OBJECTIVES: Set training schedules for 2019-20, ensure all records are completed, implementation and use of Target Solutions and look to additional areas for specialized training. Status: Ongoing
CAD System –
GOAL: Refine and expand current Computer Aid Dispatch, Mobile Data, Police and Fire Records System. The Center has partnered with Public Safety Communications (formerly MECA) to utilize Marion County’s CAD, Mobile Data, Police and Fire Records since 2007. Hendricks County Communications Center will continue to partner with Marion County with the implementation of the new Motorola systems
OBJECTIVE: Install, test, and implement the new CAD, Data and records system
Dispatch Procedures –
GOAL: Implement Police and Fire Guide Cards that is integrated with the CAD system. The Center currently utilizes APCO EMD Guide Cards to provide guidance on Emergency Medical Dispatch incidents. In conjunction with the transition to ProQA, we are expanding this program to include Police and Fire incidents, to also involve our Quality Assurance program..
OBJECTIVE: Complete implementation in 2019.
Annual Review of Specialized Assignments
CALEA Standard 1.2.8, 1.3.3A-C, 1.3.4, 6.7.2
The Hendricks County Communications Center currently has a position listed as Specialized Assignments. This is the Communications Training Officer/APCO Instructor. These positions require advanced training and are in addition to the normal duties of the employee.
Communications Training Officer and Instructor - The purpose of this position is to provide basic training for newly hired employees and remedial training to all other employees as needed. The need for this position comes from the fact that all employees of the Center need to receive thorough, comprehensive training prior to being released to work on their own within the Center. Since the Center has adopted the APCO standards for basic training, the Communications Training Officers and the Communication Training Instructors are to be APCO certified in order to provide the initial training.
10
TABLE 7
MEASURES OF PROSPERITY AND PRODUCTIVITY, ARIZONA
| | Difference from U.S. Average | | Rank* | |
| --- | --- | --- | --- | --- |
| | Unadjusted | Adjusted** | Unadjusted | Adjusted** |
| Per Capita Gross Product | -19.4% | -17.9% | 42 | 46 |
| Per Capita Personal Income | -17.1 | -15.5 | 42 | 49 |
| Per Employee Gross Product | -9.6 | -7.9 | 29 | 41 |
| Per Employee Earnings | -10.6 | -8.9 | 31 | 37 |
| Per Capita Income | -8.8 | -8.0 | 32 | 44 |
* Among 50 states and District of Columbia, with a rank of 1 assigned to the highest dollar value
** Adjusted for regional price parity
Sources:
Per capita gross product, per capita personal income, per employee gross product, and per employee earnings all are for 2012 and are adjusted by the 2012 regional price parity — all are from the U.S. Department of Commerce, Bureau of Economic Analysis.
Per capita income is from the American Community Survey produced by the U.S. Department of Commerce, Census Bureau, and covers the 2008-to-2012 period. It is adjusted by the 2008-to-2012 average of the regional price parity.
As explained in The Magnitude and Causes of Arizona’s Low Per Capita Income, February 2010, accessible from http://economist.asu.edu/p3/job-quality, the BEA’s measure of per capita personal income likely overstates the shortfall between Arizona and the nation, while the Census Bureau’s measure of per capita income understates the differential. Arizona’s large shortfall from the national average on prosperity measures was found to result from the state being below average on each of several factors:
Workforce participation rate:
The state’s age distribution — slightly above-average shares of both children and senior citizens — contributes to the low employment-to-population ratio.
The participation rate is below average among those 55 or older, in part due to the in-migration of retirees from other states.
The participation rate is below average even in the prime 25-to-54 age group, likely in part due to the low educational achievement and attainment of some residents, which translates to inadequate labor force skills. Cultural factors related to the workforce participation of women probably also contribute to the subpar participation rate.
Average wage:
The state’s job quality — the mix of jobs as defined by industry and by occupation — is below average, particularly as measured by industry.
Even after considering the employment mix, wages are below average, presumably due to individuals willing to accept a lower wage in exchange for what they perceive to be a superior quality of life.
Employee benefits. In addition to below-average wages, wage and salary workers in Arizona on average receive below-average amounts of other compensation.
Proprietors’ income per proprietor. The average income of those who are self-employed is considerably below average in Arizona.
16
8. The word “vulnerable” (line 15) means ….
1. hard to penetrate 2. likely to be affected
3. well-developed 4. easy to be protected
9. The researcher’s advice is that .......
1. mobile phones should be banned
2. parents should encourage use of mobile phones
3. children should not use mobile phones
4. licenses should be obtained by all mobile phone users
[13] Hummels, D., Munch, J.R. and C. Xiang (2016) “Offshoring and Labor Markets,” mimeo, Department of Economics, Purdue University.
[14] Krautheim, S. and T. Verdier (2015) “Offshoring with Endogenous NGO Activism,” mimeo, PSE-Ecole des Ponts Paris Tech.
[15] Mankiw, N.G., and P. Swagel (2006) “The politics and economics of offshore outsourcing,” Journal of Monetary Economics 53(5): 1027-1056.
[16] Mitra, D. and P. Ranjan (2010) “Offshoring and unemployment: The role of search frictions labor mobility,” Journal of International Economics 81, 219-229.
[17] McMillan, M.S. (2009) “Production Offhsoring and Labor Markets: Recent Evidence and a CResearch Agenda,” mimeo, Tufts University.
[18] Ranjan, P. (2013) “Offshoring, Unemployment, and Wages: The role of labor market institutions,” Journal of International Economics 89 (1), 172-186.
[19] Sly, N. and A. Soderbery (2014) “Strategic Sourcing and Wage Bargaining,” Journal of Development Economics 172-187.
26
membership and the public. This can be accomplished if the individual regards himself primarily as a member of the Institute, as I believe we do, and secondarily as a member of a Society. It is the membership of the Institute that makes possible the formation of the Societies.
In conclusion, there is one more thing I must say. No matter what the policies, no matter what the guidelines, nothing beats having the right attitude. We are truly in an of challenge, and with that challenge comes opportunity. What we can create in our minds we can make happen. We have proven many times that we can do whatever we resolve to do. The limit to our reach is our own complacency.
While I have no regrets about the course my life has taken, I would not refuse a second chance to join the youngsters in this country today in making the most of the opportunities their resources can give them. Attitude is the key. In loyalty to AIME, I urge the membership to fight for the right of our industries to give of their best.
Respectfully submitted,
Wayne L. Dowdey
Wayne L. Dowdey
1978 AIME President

--- Exercise details ---
In the entries above, the lines between the one holding "2. parents should" and the one holding "In conclusion, there", inclusive, are to be printed exactly as written, and those alone.

--- Result of the exercise ---
2. parents should encourage use of mobile phones
3. children should not use mobile phones
4. licenses should be obtained by all mobile phone users
[13] Hummels, D., Munch, J.R. and C. Xiang (2016) “Offshoring and Labor Markets,” mimeo, Department of Economics, Purdue University.
[14] Krautheim, S. and T. Verdier (2015) “Offshoring with Endogenous NGO Activism,” mimeo, PSE-Ecole des Ponts Paris Tech.
[15] Mankiw, N.G., and P. Swagel (2006) “The politics and economics of offshore outsourcing,” Journal of Monetary Economics 53(5): 1027-1056.
[16] Mitra, D. and P. Ranjan (2010) “Offshoring and unemployment: The role of search frictions labor mobility,” Journal of International Economics 81, 219-229.
[17] McMillan, M.S. (2009) “Production Offhsoring and Labor Markets: Recent Evidence and a CResearch Agenda,” mimeo, Tufts University.
[18] Ranjan, P. (2013) “Offshoring, Unemployment, and Wages: The role of labor market institutions,” Journal of International Economics 89 (1), 172-186.
[19] Sly, N. and A. Soderbery (2014) “Strategic Sourcing and Wage Bargaining,” Journal of Development Economics 172-187.
26
membership and the public. This can be accomplished if the individual regards himself primarily as a member of the Institute, as I believe we do, and secondarily as a member of a Society. It is the membership of the Institute that makes possible the formation of the Societies.
In conclusion, there is one more thing I must say. No matter what the policies, no matter what the guidelines, nothing beats having the right attitude. We are truly in an of challenge, and with that challenge comes opportunity. What we can create in our minds we can make happen. We have proven many times that we can do whatever we resolve to do. The limit to our reach is our own complacency.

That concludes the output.